ACTION ITEM:
All entries below must be written out verbatim, and the images must be dropped.

(Stored data entries)
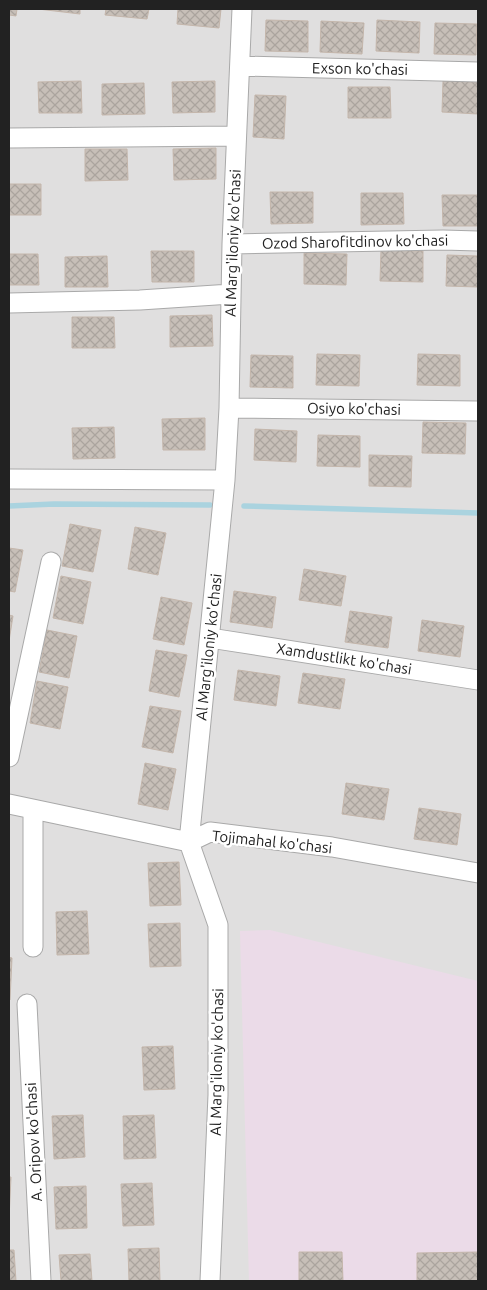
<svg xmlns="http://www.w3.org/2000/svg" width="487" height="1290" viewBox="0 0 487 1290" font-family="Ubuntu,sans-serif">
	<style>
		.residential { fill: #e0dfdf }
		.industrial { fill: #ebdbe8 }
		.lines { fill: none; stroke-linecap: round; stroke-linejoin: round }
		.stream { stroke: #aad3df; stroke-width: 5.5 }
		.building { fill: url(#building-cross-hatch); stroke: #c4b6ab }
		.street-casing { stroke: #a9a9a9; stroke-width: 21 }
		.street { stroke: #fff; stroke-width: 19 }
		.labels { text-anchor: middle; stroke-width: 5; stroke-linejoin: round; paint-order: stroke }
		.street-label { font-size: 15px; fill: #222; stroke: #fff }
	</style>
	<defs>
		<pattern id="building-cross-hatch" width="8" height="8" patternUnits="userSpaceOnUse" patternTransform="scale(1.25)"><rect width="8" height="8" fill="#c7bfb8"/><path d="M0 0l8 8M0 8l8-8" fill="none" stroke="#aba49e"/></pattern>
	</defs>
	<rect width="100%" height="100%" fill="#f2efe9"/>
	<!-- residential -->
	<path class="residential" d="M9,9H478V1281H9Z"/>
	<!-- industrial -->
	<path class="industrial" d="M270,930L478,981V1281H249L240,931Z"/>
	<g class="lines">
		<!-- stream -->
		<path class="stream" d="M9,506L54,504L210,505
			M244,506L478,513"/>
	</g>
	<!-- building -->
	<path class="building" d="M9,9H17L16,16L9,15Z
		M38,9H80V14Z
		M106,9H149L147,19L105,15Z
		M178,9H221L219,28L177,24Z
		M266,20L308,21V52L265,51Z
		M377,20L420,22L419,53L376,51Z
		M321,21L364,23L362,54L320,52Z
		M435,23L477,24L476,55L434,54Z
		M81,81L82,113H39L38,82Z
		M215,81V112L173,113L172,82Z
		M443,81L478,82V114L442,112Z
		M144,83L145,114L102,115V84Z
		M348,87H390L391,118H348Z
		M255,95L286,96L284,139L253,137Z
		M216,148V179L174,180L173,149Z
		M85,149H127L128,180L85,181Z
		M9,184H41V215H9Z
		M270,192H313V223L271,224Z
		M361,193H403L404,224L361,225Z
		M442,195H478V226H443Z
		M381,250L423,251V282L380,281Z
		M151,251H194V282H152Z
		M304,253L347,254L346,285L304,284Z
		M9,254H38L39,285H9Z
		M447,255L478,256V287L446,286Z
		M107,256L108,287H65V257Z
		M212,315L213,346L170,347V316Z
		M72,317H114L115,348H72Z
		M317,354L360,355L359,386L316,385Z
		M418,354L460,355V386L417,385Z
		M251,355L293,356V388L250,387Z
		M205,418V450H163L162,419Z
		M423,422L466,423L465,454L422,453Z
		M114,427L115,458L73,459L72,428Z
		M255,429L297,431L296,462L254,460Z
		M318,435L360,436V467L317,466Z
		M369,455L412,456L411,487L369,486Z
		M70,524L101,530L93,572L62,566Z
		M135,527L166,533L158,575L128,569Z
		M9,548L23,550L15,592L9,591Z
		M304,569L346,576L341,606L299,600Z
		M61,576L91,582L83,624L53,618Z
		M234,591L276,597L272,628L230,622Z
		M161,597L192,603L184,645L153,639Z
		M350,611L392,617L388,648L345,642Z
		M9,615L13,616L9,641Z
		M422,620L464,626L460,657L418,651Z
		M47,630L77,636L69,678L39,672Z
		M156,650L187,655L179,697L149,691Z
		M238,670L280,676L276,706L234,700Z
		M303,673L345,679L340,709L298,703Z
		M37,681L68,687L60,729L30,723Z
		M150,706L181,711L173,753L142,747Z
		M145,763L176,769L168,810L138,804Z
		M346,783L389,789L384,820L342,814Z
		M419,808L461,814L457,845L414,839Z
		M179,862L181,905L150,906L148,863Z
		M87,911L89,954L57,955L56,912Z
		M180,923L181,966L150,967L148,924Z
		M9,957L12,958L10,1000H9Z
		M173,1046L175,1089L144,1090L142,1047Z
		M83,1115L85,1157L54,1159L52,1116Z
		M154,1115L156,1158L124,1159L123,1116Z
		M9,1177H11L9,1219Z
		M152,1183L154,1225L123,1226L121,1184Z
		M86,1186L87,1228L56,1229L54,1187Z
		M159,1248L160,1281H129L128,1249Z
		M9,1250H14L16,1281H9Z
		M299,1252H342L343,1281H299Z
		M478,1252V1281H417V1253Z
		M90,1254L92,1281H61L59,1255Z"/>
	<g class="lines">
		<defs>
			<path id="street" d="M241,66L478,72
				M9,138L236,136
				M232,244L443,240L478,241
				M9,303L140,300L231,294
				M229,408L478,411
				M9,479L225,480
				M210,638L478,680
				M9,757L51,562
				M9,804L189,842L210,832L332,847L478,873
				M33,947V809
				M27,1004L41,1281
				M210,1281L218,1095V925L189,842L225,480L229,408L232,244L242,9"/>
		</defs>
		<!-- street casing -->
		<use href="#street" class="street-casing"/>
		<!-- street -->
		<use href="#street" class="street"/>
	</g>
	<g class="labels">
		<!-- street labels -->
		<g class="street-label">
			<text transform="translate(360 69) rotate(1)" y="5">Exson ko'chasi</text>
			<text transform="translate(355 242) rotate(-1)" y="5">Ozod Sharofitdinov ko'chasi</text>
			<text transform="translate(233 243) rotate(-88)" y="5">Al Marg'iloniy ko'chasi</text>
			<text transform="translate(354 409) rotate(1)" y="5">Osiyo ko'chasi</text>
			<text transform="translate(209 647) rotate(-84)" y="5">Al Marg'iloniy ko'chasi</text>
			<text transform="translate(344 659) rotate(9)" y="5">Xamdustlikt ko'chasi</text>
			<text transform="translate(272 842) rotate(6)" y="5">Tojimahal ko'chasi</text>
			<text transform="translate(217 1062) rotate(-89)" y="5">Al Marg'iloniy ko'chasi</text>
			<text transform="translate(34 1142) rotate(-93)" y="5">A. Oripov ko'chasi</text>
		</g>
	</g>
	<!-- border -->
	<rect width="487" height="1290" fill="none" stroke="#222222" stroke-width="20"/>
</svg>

THE ANSWER:
<svg xmlns="http://www.w3.org/2000/svg" width="487" height="1290" viewBox="0 0 487 1290" font-family="Ubuntu,sans-serif">
	<style>
		.residential { fill: #e0dfdf }
		.industrial { fill: #ebdbe8 }
		.lines { fill: none; stroke-linecap: round; stroke-linejoin: round }
		.stream { stroke: #aad3df; stroke-width: 5.5 }
		.building { fill: url(#building-cross-hatch); stroke: #c4b6ab }
		.street-casing { stroke: #a9a9a9; stroke-width: 21 }
		.street { stroke: #fff; stroke-width: 19 }
		.labels { text-anchor: middle; stroke-width: 5; stroke-linejoin: round; paint-order: stroke }
		.street-label { font-size: 15px; fill: #222; stroke: #fff }
	</style>
	<defs>
		<pattern id="building-cross-hatch" width="8" height="8" patternUnits="userSpaceOnUse" patternTransform="scale(1.25)"><rect width="8" height="8" fill="#c7bfb8"/><path d="M0 0l8 8M0 8l8-8" fill="none" stroke="#aba49e"/></pattern>
	</defs>
	<rect width="100%" height="100%" fill="#f2efe9"/>
	<!-- residential -->
	<path class="residential" d="M9,9H478V1281H9Z"/>
	<!-- industrial -->
	<path class="industrial" d="M270,930L478,981V1281H249L240,931Z"/>
	<g class="lines">
		<!-- stream -->
		<path class="stream" d="M9,506L54,504L210,505
			M244,506L478,513"/>
	</g>
	<!-- building -->
	<path class="building" d="M9,9H17L16,16L9,15Z
		M38,9H80V14Z
		M106,9H149L147,19L105,15Z
		M178,9H221L219,28L177,24Z
		M266,20L308,21V52L265,51Z
		M377,20L420,22L419,53L376,51Z
		M321,21L364,23L362,54L320,52Z
		M435,23L477,24L476,55L434,54Z
		M81,81L82,113H39L38,82Z
		M215,81V112L173,113L172,82Z
		M443,81L478,82V114L442,112Z
		M144,83L145,114L102,115V84Z
		M348,87H390L391,118H348Z
		M255,95L286,96L284,139L253,137Z
		M216,148V179L174,180L173,149Z
		M85,149H127L128,180L85,181Z
		M9,184H41V215H9Z
		M270,192H313V223L271,224Z
		M361,193H403L404,224L361,225Z
		M442,195H478V226H443Z
		M381,250L423,251V282L380,281Z
		M151,251H194V282H152Z
		M304,253L347,254L346,285L304,284Z
		M9,254H38L39,285H9Z
		M447,255L478,256V287L446,286Z
		M107,256L108,287H65V257Z
		M212,315L213,346L170,347V316Z
		M72,317H114L115,348H72Z
		M317,354L360,355L359,386L316,385Z
		M418,354L460,355V386L417,385Z
		M251,355L293,356V388L250,387Z
		M205,418V450H163L162,419Z
		M423,422L466,423L465,454L422,453Z
		M114,427L115,458L73,459L72,428Z
		M255,429L297,431L296,462L254,460Z
		M318,435L360,436V467L317,466Z
		M369,455L412,456L411,487L369,486Z
		M70,524L101,530L93,572L62,566Z
		M135,527L166,533L158,575L128,569Z
		M9,548L23,550L15,592L9,591Z
		M304,569L346,576L341,606L299,600Z
		M61,576L91,582L83,624L53,618Z
		M234,591L276,597L272,628L230,622Z
		M161,597L192,603L184,645L153,639Z
		M350,611L392,617L388,648L345,642Z
		M9,615L13,616L9,641Z
		M422,620L464,626L460,657L418,651Z
		M47,630L77,636L69,678L39,672Z
		M156,650L187,655L179,697L149,691Z
		M238,670L280,676L276,706L234,700Z
		M303,673L345,679L340,709L298,703Z
		M37,681L68,687L60,729L30,723Z
		M150,706L181,711L173,753L142,747Z
		M145,763L176,769L168,810L138,804Z
		M346,783L389,789L384,820L342,814Z
		M419,808L461,814L457,845L414,839Z
		M179,862L181,905L150,906L148,863Z
		M87,911L89,954L57,955L56,912Z
		M180,923L181,966L150,967L148,924Z
		M9,957L12,958L10,1000H9Z
		M173,1046L175,1089L144,1090L142,1047Z
		M83,1115L85,1157L54,1159L52,1116Z
		M154,1115L156,1158L124,1159L123,1116Z
		M9,1177H11L9,1219Z
		M152,1183L154,1225L123,1226L121,1184Z
		M86,1186L87,1228L56,1229L54,1187Z
		M159,1248L160,1281H129L128,1249Z
		M9,1250H14L16,1281H9Z
		M299,1252H342L343,1281H299Z
		M478,1252V1281H417V1253Z
		M90,1254L92,1281H61L59,1255Z"/>
	<g class="lines">
		<defs>
			<path id="street" d="M241,66L478,72
				M9,138L236,136
				M232,244L443,240L478,241
				M9,303L140,300L231,294
				M229,408L478,411
				M9,479L225,480
				M210,638L478,680
				M9,757L51,562
				M9,804L189,842L210,832L332,847L478,873
				M33,947V809
				M27,1004L41,1281
				M210,1281L218,1095V925L189,842L225,480L229,408L232,244L242,9"/>
		</defs>
		<!-- street casing -->
		<use href="#street" class="street-casing"/>
		<!-- street -->
		<use href="#street" class="street"/>
	</g>
	<g class="labels">
		<!-- street labels -->
		<g class="street-label">
			<text transform="translate(360 69) rotate(1)" y="5">Exson ko'chasi</text>
			<text transform="translate(355 242) rotate(-1)" y="5">Ozod Sharofitdinov ko'chasi</text>
			<text transform="translate(233 243) rotate(-88)" y="5">Al Marg'iloniy ko'chasi</text>
			<text transform="translate(354 409) rotate(1)" y="5">Osiyo ko'chasi</text>
			<text transform="translate(209 647) rotate(-84)" y="5">Al Marg'iloniy ko'chasi</text>
			<text transform="translate(344 659) rotate(9)" y="5">Xamdustlikt ko'chasi</text>
			<text transform="translate(272 842) rotate(6)" y="5">Tojimahal ko'chasi</text>
			<text transform="translate(217 1062) rotate(-89)" y="5">Al Marg'iloniy ko'chasi</text>
			<text transform="translate(34 1142) rotate(-93)" y="5">A. Oripov ko'chasi</text>
		</g>
	</g>
	<!-- border -->
	<rect width="487" height="1290" fill="none" stroke="#222222" stroke-width="20"/>
</svg>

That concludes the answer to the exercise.